程艺闭上眼睛,再次低下头,:“呜呜呜,你还是这么决绝。”
莫缘握紧灵儿拿匕首的手,速猛刺入程艺胸口。灵儿才反应过来,双眼无神地盯着那只手,不知道该是什么心情,什么表情。
随即,程艺口吐鲜血,尝试抬起头,挣扎道:“我心悦于你 ,咳咳咳……”她努力去微笑,让自己看起来好看些,咳道:“咳咳咳,还能见你,艺儿知足了……”
莫怀谦表情凝固,小声道:“别。”
灵儿回头看着莫怀谦,手上力度加重,奴道:“你怜悯她吗?”
程艺的头重重下垂,血一滴一滴地滴在地上,小声嘀咕:“我……说……完了”她的头永远地低了下去,诡异地寂静。
莫缘四把暗器一飞,莫怀谦手脚上的麻绳一松,全部落地。莫怀谦的手重获自由,头又传来剧痛,像是什么炸裂开来。莫怀谦抱头大叫:“啊啊啊啊啊啊!!!!!啊啊啊!!!啊啊啊啊啊啊啊!!!!!”
莫缘疾步重力地给莫怀谦胸口一脚,笑道:“记起当年幻境里,你是怎么死的了吗?”
莫怀谦吐了一口黑血,连续咳了几声,如同死水滩在地上,双手捂住胸口咳了咳,全身紧缩。
“剑都提不起的废物!!!”莫缘冲过来提起莫怀谦衣领,怒道:“你凭什么拦我?凭你是他们的主人?你似乎忘了,是谁让你当上他们主人的了。”

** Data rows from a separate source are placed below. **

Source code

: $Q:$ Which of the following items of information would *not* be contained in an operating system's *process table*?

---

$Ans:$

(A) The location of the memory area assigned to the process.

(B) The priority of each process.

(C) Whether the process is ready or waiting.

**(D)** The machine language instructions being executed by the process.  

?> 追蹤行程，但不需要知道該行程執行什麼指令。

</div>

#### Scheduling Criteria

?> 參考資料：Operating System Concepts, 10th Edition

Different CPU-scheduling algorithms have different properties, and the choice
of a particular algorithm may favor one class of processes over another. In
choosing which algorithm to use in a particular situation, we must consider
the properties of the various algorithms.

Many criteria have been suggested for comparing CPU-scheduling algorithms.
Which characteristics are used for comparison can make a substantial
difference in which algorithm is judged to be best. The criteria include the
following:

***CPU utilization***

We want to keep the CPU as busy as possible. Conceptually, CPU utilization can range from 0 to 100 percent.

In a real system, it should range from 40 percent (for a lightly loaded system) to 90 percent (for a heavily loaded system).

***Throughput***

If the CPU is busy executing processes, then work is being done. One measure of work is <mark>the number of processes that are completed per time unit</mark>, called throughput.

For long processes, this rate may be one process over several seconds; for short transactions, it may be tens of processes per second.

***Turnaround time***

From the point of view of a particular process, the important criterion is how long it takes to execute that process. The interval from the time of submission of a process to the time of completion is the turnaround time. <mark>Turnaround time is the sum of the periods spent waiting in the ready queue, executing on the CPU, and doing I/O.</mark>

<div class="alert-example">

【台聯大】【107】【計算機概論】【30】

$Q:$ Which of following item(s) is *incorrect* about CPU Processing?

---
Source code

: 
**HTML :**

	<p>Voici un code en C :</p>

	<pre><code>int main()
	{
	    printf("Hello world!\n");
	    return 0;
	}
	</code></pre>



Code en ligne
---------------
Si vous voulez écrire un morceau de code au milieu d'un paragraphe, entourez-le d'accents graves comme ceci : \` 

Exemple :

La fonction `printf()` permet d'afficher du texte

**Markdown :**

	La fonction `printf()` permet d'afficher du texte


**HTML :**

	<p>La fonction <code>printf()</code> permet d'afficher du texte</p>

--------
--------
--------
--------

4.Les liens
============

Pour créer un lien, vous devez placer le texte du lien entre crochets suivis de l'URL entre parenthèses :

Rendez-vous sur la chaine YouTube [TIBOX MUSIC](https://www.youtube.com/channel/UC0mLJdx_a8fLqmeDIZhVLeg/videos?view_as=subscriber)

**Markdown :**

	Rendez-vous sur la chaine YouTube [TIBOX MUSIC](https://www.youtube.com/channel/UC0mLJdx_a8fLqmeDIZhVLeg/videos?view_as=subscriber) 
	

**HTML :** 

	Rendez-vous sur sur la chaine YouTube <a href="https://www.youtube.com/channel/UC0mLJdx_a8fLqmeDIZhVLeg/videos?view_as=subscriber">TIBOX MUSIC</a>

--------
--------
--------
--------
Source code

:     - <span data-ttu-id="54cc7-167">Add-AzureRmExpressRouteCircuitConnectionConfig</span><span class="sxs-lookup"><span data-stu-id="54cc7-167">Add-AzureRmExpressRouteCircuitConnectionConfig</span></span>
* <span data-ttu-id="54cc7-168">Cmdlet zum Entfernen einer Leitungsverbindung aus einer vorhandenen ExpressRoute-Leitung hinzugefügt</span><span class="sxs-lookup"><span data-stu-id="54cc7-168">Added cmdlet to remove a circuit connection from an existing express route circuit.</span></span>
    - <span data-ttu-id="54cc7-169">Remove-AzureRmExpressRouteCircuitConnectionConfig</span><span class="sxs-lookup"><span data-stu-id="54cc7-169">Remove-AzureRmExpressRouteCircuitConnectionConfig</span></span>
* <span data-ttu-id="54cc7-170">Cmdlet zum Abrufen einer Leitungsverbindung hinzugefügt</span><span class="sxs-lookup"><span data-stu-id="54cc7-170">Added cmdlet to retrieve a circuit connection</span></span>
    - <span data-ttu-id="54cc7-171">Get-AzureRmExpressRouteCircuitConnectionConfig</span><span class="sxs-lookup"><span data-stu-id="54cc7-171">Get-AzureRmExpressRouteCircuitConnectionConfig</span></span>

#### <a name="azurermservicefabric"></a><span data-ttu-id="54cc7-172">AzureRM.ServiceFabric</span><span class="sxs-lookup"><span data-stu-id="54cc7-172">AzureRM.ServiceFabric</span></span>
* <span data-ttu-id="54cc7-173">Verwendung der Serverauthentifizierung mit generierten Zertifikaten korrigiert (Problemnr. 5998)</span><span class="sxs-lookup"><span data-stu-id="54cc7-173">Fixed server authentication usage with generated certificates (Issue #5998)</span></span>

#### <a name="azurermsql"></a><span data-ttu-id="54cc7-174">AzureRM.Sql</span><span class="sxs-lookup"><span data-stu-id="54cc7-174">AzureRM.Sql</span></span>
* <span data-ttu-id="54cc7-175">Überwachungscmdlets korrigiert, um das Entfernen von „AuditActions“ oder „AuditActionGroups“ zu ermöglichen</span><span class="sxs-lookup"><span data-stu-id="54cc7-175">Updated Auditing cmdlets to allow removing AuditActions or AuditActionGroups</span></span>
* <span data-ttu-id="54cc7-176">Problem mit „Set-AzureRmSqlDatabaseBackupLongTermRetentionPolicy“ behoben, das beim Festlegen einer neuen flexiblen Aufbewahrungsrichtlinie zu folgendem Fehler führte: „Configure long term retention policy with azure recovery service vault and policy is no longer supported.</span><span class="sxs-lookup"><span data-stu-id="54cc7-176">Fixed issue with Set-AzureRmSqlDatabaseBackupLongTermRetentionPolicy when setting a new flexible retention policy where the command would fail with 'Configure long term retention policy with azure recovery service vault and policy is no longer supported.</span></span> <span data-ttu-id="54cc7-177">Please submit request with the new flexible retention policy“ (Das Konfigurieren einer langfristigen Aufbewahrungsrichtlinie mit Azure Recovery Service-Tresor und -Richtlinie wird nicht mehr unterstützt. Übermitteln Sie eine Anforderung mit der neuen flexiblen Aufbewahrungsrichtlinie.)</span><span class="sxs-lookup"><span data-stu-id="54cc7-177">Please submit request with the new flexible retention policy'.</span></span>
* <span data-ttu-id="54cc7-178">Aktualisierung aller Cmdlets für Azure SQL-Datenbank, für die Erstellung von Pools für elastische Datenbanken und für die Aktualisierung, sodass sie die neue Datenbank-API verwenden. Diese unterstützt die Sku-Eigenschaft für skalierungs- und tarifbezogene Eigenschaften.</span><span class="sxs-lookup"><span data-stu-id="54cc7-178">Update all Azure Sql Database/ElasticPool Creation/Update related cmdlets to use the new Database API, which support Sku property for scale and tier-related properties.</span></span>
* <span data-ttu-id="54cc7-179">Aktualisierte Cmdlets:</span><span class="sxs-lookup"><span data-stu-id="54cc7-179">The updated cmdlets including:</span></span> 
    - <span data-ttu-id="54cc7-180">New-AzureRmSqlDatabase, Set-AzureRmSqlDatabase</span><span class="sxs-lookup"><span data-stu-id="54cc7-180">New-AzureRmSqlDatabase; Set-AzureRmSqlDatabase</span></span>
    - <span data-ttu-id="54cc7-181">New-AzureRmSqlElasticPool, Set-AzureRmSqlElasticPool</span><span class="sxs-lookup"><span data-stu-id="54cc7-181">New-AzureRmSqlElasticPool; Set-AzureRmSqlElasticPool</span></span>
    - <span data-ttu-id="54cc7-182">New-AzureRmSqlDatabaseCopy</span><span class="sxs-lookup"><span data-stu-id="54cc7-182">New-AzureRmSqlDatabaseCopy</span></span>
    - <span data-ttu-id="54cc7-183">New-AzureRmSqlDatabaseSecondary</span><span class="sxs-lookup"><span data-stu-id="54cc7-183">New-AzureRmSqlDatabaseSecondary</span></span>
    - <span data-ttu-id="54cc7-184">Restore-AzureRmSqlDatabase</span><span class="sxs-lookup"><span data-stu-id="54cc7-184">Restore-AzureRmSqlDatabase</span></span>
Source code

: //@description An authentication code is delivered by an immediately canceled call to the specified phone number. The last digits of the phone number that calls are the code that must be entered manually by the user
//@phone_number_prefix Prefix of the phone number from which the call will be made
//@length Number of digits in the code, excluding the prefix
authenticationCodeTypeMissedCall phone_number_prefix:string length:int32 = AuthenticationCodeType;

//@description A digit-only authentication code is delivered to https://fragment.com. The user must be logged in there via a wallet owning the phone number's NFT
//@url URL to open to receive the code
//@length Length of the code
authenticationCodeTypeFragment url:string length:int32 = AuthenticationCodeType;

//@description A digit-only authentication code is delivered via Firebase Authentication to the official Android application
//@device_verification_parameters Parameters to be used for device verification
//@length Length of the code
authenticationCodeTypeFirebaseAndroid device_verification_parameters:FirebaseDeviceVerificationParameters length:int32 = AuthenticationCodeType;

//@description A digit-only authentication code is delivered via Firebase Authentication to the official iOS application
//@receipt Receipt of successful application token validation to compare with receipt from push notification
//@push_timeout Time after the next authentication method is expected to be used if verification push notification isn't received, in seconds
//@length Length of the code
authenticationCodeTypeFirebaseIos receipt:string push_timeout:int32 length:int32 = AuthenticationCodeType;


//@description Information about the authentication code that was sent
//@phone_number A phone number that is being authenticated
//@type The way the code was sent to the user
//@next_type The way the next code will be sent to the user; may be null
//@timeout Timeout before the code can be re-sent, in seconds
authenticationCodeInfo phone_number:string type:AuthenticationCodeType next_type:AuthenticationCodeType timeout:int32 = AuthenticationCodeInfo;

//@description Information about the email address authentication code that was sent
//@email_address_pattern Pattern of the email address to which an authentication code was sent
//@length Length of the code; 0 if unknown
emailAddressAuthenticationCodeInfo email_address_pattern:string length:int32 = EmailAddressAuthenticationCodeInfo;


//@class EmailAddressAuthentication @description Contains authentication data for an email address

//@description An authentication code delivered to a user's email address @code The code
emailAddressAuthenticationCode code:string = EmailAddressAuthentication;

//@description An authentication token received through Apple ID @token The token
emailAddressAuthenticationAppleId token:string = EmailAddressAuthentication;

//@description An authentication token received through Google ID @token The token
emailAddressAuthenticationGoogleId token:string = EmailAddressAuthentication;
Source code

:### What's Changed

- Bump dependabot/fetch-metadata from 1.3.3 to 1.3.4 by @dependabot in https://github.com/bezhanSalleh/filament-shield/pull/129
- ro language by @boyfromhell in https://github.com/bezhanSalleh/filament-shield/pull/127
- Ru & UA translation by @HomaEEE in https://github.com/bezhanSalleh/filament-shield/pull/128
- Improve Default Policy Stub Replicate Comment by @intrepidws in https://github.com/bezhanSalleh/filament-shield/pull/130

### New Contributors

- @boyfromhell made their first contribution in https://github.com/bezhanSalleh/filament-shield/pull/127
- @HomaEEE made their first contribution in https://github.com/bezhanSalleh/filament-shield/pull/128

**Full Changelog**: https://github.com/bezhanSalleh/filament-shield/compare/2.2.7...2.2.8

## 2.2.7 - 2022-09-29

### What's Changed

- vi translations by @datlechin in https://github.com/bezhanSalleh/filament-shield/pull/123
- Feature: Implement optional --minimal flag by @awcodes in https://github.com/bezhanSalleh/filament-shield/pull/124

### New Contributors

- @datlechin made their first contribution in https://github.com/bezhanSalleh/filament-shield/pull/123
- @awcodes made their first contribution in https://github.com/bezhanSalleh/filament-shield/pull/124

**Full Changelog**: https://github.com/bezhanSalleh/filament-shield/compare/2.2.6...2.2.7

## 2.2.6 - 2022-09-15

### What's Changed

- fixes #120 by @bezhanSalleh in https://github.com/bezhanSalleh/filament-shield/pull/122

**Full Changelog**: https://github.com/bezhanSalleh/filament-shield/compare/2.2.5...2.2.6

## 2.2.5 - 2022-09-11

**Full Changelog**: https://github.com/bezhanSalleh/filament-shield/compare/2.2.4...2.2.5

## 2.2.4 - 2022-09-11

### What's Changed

莫缘松开莫怀谦衣领,转身拿起一根棍子,俯视莫怀谦。莫缘异常冰冷,道:“回忆当年的生不如死吧。”
四周腐臭味灌满鼻腔,莫怀谦闭上眼睛,指甲陷入肉里,意识渐渐模糊起来,隐隐约约听到。“阿景……,白兴过……看他……”
竹屋竹亭,三人大眼瞪小眼。
“来来来,这次我们堵把大的。”上官节几根长短不一的小竹片,往身后藏,捣腾乱。窃喜道。
环儿春风满面道:“你先说这么玩。”
白兴赞同地点点头。上官节抬头挺胸,傲气凌人,道:“谁抽到最短的,谁就要回答另外两人的问题。且相互保密。”
上官节假装甩了甩头发,将整理好的竹片攥在手上,嘴角上扬道:“为表诚意,给你们先抽。”
白兴抿了抿嘴,神色复杂,迟迟不肯下手。
环儿歪着头,这看那看,试试能不能看出什么猫腻来,举止十分可爱。
上官节捣乱道:“真是不知好歹。你们再这样,就换我先。”
上官节假意用手去抽,白兴立即抓住一根。环儿也不甘落下风,抓住剩下两个根中的一根。
白兴一副胜券在握的样子,笑道:“输赢已定。”
这回换上官节神色复杂了,另一只手攥紧扇子。
环儿倒是无比紧张,抓竹片的手心都冒汗了,清了清嗓,看着上官节,道:“公子,该揭晓谜底了。”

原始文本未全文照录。